→ **Aufgabe**: Setzen Sie den Text über das Small-Banking Regime nach seinem letzten Satz fort.

In unserem ersten Beitrag „Small-Banking Regime – ein Vorstoß von BaFin und Bundesbank“ der Trilogie haben wir Ihnen die konzeptionellen Überlegungen des Non-Papers vorgestellt.

Der zweite Beitrag „Reduzierung der regulatorischen Komplexität in den Eigenmittelanforderungen: Ein Lösungsansatz von BaFin und Bundesbank“ beschäftigte sich mit den konzeptionellen Überlegungen zu einer Vereinfachung der normativen Kapitalanforderungen, der Entflechtung von Kapital- und Abwicklungsrahmen sowie Vereinfachungen in Bezug auf die Kapitalpuffer.

In beiden Beiträgen stand für uns zunächst die Information über die Inhalte der Non-Papers im Vordergrund. Daher wollen wir nun an dieser Stelle mit dem folgenden Beitrag die geschäfts- und risikopolitischen Auswirkungen dieser Initiativen beleuchten.

1. Initiative Small-Banking Regime (SBR)

Fokus Kapitalsteuerung:
Mehr Einfachheit, weniger Komplexität – Die normative Perspektive im Wandel

Aus Sicht des Risikocontrollings bedeutet das Small-Banking Regime einen grundlegenden Perspektivwechsel in der normativen Risikosteuerung. Die bisherige, stark aus den risikogewichteten Aktiva getriebene Kapitalplanung verliert an Bedeutung. Stattdessen rückt die Leverage Ratio als zentrale Steuerungsgröße in den Mittelpunkt – einfach, transparent und direkt mit der Bilanz verknüpft. Künftig bildet ein einziger CET1-Leverage-Quotient die zentrale Kapitalanforderung. Die bisher aufwendige Berechnung risikogewichteter Aktiva sowie die komplexe Kapitalquotenstruktur mit Pufferanforderungen wie CCoB oder CCyB werden dadurch deutlich reduziert. Damit soll die normative Perspektive robuster ausgestaltet werden, verliert jedoch zugleich an Risikosensitivität.

→ **Gegebene Angaben**:
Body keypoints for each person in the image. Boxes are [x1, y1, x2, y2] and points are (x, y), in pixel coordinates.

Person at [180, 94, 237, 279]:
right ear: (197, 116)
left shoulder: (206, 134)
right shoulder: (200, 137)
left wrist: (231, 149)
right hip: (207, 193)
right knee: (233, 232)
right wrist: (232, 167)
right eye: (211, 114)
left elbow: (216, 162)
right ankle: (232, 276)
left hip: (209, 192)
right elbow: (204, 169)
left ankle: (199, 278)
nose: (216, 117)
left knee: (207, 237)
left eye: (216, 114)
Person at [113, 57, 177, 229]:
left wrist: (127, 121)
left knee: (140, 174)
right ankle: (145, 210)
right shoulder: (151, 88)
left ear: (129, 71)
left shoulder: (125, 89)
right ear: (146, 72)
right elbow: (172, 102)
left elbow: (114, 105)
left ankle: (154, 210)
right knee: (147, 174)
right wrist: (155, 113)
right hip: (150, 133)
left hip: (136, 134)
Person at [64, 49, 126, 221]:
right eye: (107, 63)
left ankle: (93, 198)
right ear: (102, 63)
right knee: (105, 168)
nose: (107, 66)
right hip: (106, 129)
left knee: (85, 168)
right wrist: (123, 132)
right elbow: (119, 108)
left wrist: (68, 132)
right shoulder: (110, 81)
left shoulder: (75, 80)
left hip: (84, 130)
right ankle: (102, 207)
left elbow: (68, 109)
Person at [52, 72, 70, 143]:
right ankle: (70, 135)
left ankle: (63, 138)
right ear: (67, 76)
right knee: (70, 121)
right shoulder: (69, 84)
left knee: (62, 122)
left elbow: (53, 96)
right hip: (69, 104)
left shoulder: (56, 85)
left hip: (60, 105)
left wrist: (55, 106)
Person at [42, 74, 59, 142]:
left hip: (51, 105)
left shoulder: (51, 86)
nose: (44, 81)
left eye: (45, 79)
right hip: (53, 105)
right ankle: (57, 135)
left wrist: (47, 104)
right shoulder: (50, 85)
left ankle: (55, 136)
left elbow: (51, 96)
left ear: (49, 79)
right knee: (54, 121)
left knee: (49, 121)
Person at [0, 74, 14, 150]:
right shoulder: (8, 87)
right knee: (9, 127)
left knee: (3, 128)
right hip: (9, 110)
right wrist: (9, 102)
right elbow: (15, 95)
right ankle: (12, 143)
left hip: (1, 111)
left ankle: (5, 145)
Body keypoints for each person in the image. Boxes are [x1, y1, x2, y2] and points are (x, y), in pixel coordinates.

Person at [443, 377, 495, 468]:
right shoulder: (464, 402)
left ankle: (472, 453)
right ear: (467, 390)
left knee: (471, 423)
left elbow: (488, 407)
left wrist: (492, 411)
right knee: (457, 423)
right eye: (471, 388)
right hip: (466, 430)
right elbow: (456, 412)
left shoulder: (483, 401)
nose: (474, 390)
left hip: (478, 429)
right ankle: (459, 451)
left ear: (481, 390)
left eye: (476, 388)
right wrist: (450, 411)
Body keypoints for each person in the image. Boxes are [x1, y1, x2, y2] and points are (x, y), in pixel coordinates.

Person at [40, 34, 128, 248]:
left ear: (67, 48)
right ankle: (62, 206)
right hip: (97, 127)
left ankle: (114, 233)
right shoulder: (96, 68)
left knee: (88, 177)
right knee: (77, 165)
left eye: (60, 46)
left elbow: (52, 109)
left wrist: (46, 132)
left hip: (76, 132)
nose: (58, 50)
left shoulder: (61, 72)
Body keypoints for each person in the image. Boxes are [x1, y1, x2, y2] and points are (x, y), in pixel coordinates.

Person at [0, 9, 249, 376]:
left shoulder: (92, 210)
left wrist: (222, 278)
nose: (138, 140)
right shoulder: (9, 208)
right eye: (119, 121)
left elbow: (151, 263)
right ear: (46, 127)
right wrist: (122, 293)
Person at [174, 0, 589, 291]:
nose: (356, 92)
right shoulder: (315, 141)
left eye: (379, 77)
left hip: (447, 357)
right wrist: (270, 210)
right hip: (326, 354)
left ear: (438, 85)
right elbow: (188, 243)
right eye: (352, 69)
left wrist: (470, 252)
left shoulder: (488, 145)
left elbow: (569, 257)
...
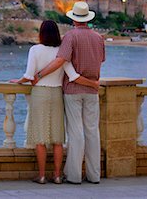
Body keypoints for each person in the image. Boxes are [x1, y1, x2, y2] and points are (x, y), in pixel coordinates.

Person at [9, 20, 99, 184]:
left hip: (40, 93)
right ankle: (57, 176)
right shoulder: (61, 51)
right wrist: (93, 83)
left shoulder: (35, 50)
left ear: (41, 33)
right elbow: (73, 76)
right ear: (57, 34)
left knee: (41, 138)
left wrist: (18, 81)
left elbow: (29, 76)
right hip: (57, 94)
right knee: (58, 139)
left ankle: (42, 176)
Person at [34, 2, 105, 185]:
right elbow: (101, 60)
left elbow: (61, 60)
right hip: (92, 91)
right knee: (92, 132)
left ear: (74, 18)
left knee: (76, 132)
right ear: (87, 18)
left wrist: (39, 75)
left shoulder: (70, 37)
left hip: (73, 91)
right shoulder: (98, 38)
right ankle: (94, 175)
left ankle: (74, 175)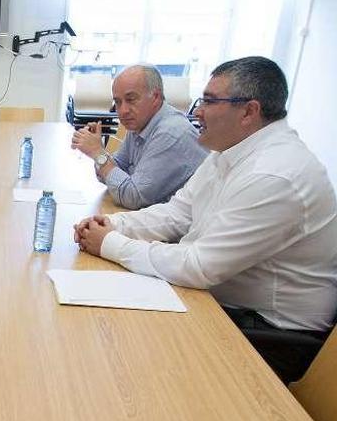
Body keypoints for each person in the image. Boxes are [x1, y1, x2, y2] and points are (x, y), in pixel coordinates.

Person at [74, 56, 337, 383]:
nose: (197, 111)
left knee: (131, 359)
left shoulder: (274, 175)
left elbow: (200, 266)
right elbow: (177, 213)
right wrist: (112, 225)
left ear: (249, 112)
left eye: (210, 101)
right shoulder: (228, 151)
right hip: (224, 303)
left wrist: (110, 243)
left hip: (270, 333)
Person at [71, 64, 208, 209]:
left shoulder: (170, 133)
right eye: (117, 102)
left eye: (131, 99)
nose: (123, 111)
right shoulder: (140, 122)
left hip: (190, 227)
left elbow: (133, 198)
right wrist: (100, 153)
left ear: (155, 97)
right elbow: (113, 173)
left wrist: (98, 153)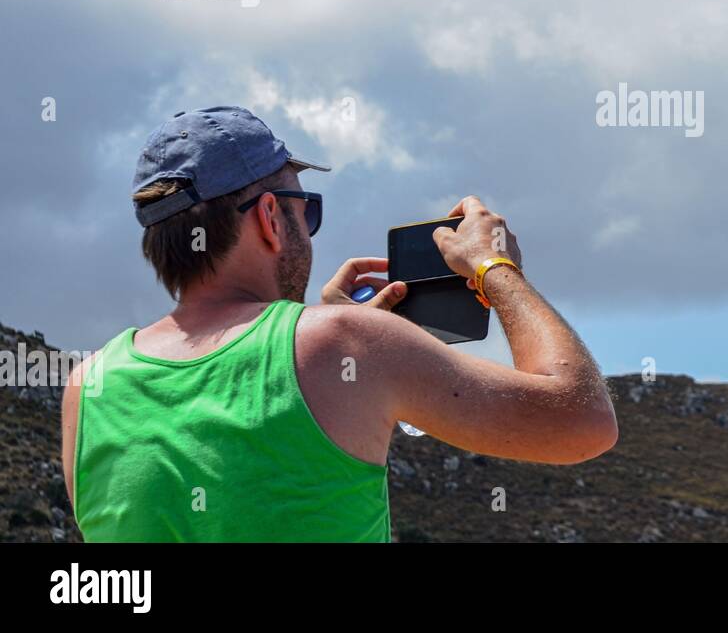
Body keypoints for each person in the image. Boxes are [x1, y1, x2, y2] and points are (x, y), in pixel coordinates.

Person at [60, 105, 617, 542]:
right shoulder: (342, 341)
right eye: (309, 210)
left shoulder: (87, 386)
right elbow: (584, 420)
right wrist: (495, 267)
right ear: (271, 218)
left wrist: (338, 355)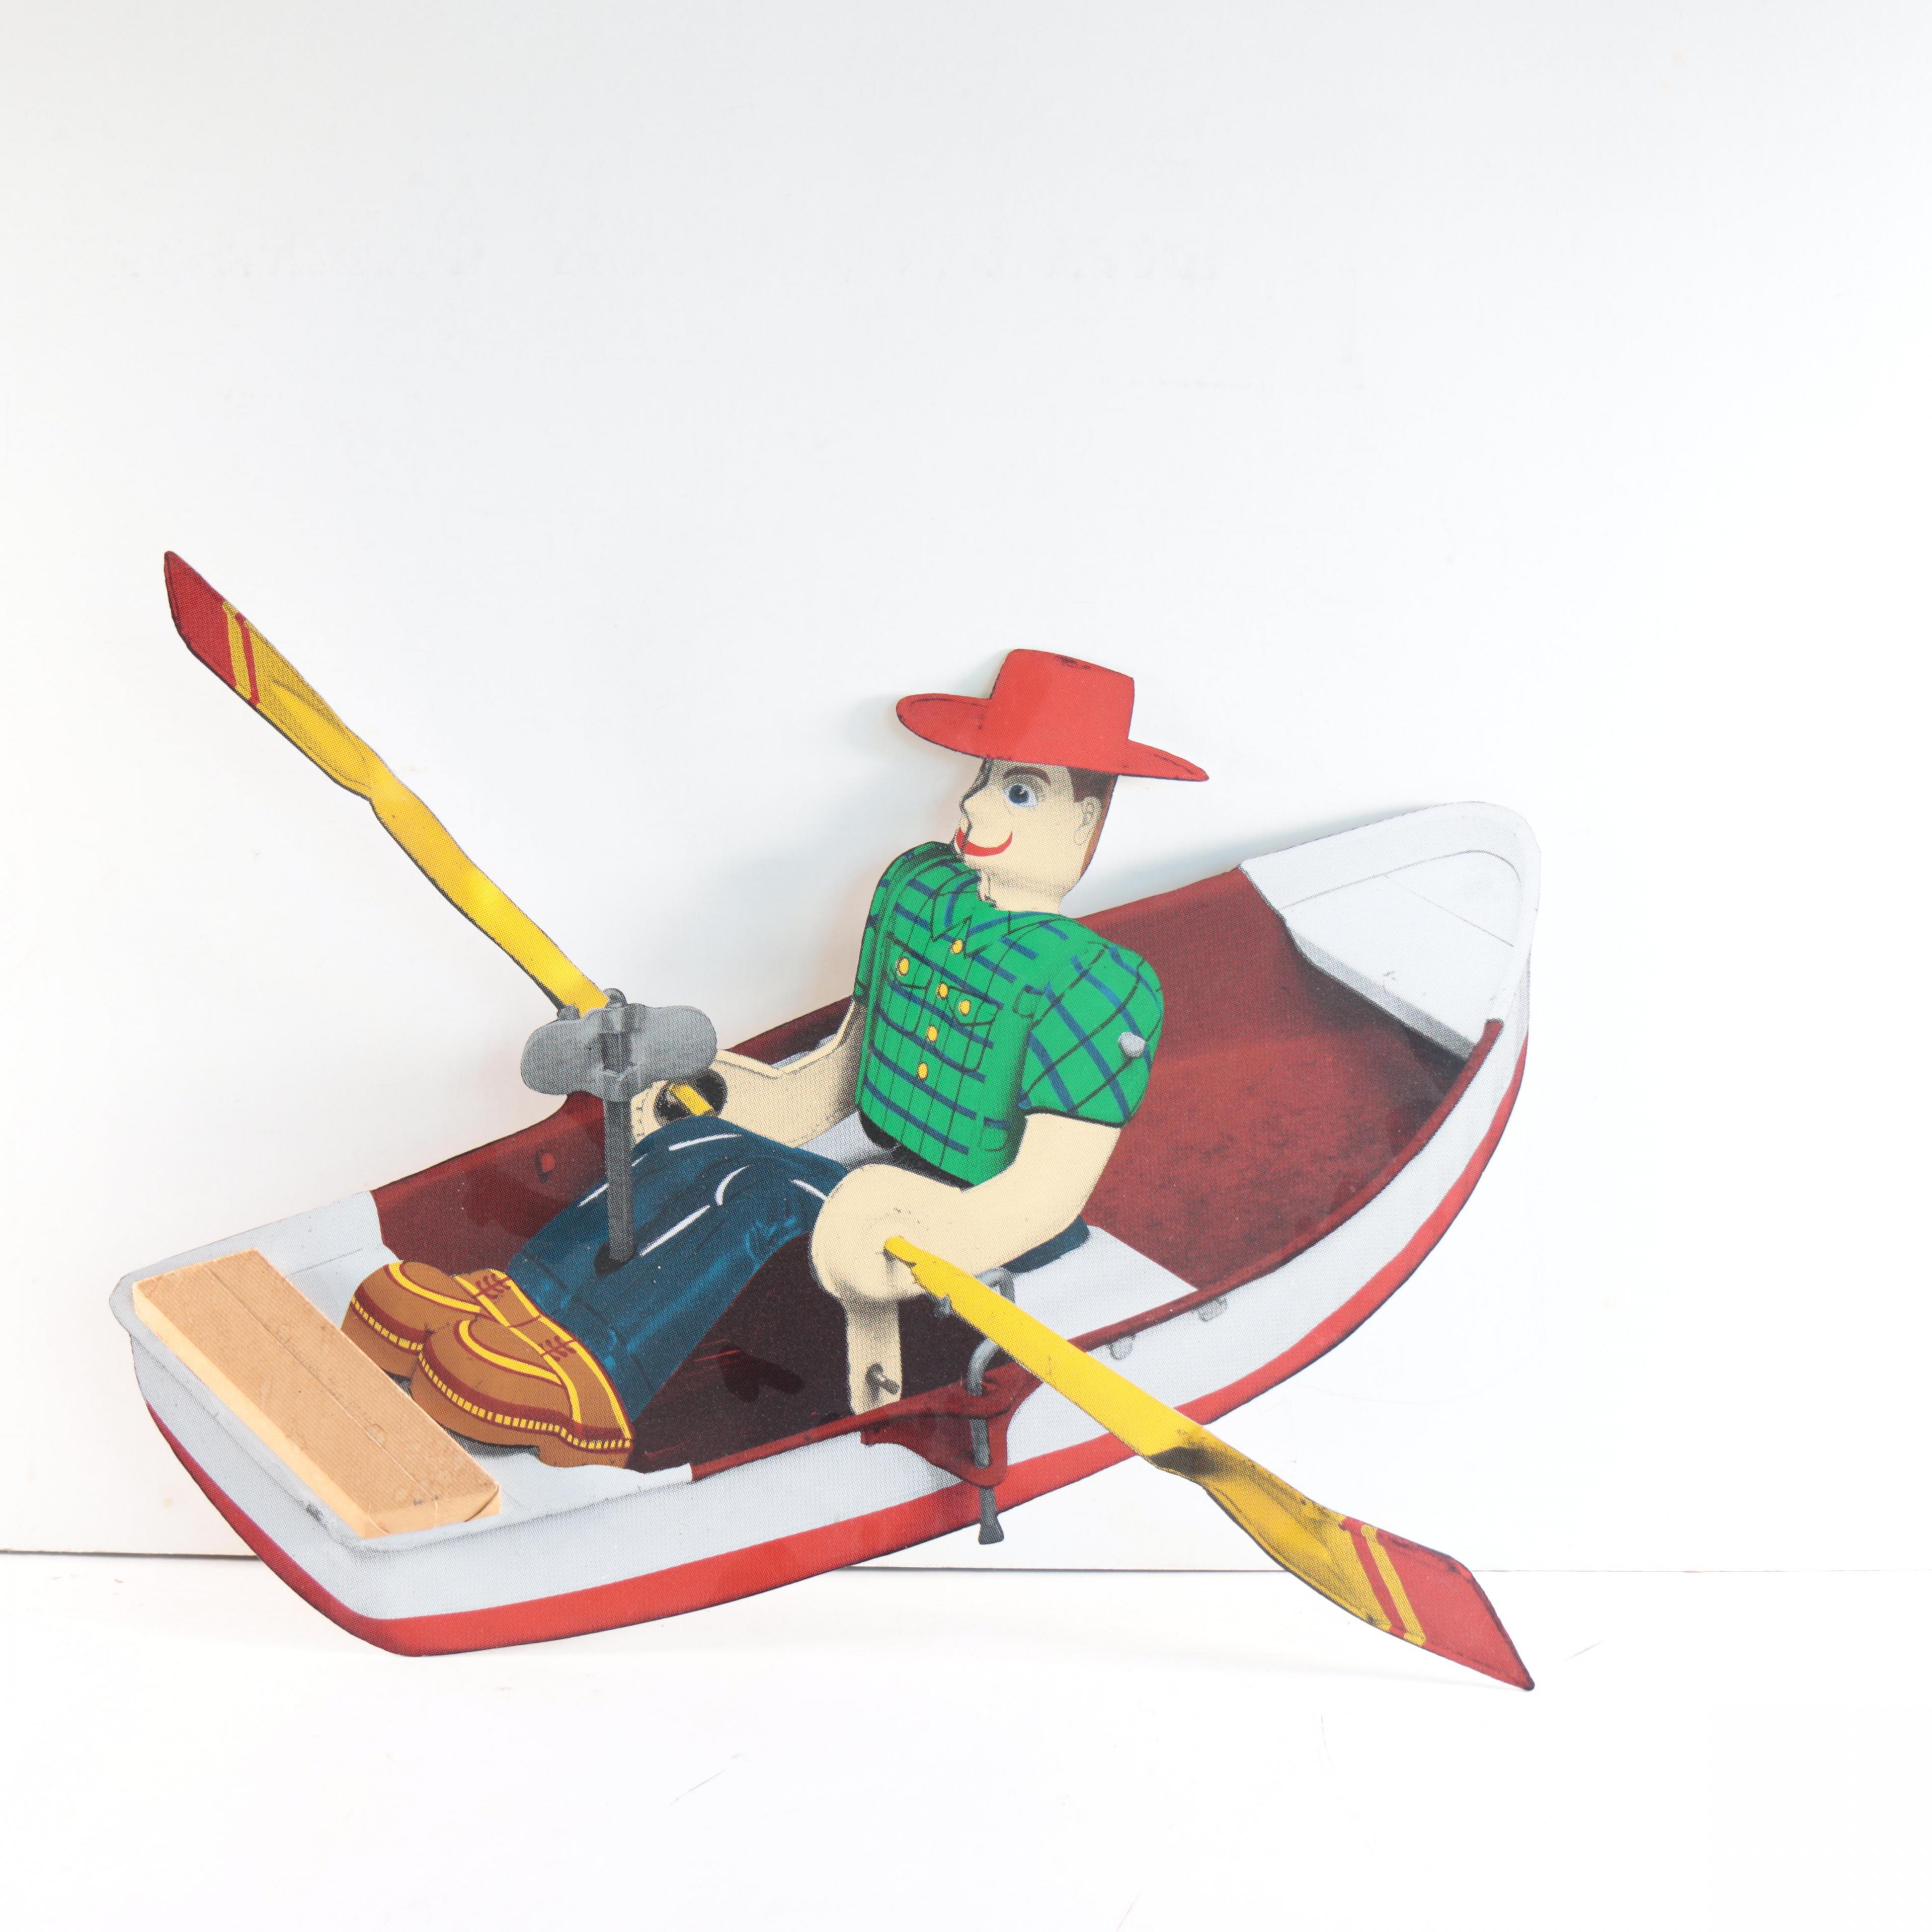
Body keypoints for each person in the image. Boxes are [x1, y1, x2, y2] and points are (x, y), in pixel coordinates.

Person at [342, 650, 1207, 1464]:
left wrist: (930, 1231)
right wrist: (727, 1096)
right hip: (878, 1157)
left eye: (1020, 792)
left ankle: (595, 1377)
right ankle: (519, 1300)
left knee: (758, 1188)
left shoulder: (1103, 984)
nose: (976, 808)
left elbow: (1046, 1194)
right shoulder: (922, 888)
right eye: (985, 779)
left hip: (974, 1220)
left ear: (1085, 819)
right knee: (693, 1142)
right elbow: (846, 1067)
--
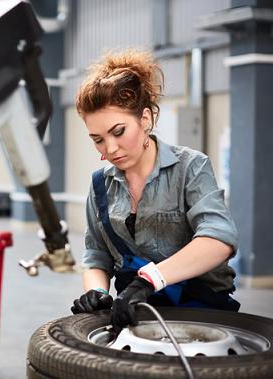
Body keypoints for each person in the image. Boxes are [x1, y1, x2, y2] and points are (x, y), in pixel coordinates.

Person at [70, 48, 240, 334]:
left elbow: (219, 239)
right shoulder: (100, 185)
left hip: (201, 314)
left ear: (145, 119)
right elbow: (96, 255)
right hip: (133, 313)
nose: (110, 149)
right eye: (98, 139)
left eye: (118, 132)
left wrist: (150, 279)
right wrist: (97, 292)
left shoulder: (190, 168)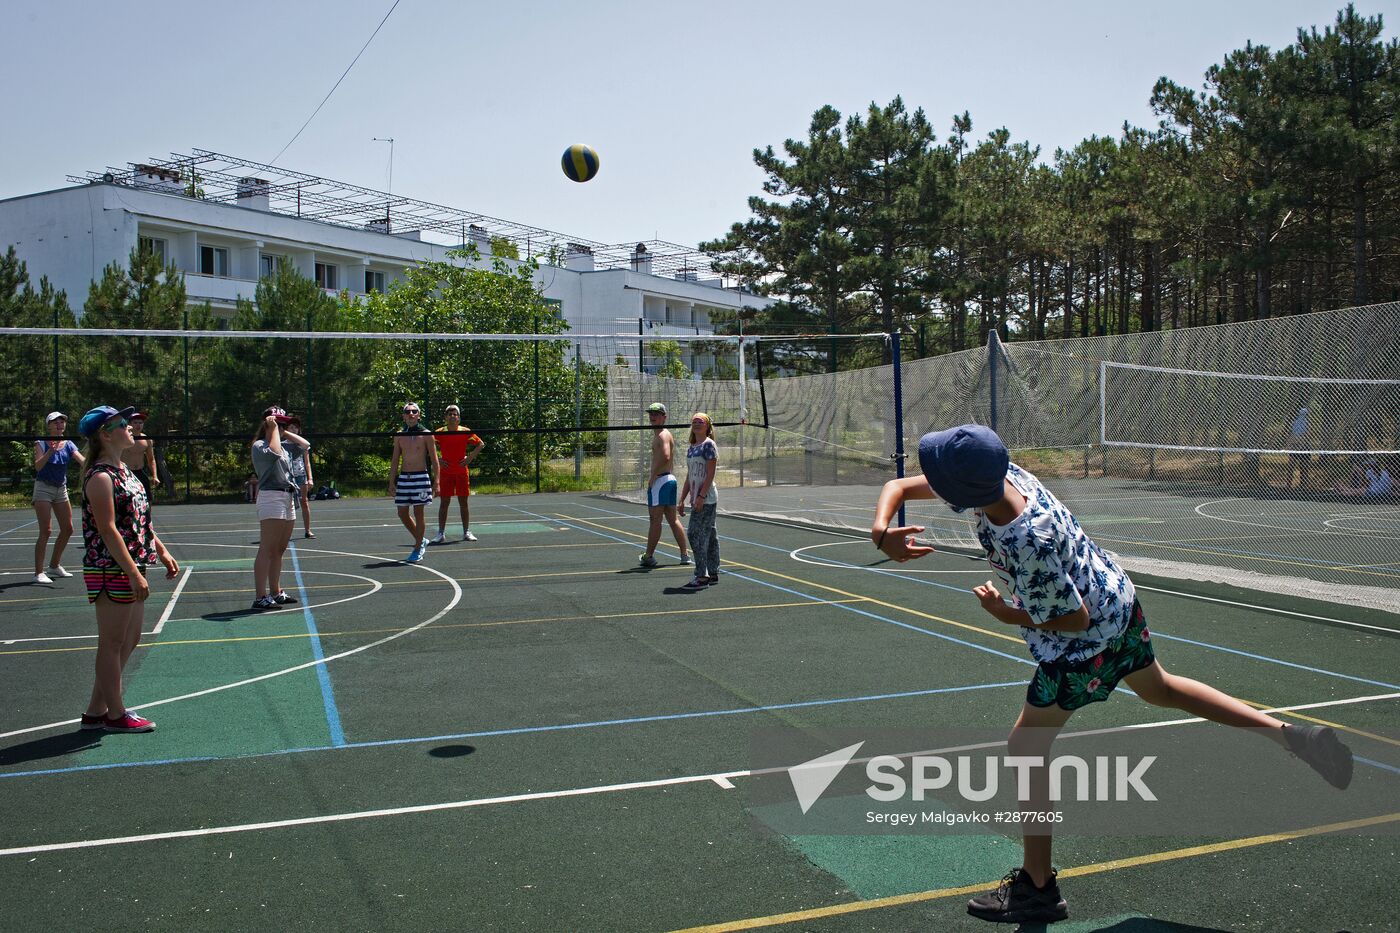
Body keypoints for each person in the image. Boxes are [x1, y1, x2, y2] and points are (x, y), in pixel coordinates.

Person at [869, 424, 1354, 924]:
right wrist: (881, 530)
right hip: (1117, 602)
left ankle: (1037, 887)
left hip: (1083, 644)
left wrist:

→ **Antwort**:
Für die Steuerung heißt das: Fokus auf absolute Kapitalstärke und Bilanzstruktur, nicht auf Risikogewichte. Das erfordert Anpassungen in Planung, Limitsystemen und Risikostrategie – weg von Komplexität, hin zu Klarheit und Stabilität.

Fokus Pricing:
Margenspielräume durch geringere Compliance- und Verwaltungskosten

Das Non-Paper der Bundesbank zum Small-Banking Regime soll kleinere Banken durch vereinfachte Melde-, Governance- und Offenlegungspflichten entlasten.

Für das Pricing im Kreditgeschäft bedeutet dies: geringere Compliance- und Verwaltungskosten senken Fixkosten, vereinfachte Eigenkapitalmessung stabilisiert Kalkulationsgrundlagen, und geringerer Dokumentationsaufwand reduziert „Komplexitätsaufschläge“.

Dadurch entstehen Margenspielräume, die teils in günstigere Kreditkonditionen übersetzt werden könnten. Entscheidend bleibt jedoch, wie viel Marge bzw. Gewinn ein Institut einpreist bzw. geschäftspolitisch benötigt– abhängig von Wettbewerb, Marktsegment und Geschäftsstrategie. Während wettbewerbsintensive Bereiche Kostenvorteile eher an Kunden weitergeben, dienen sie andernorts eher der Eigenkapitalstärkung und Rentabilität.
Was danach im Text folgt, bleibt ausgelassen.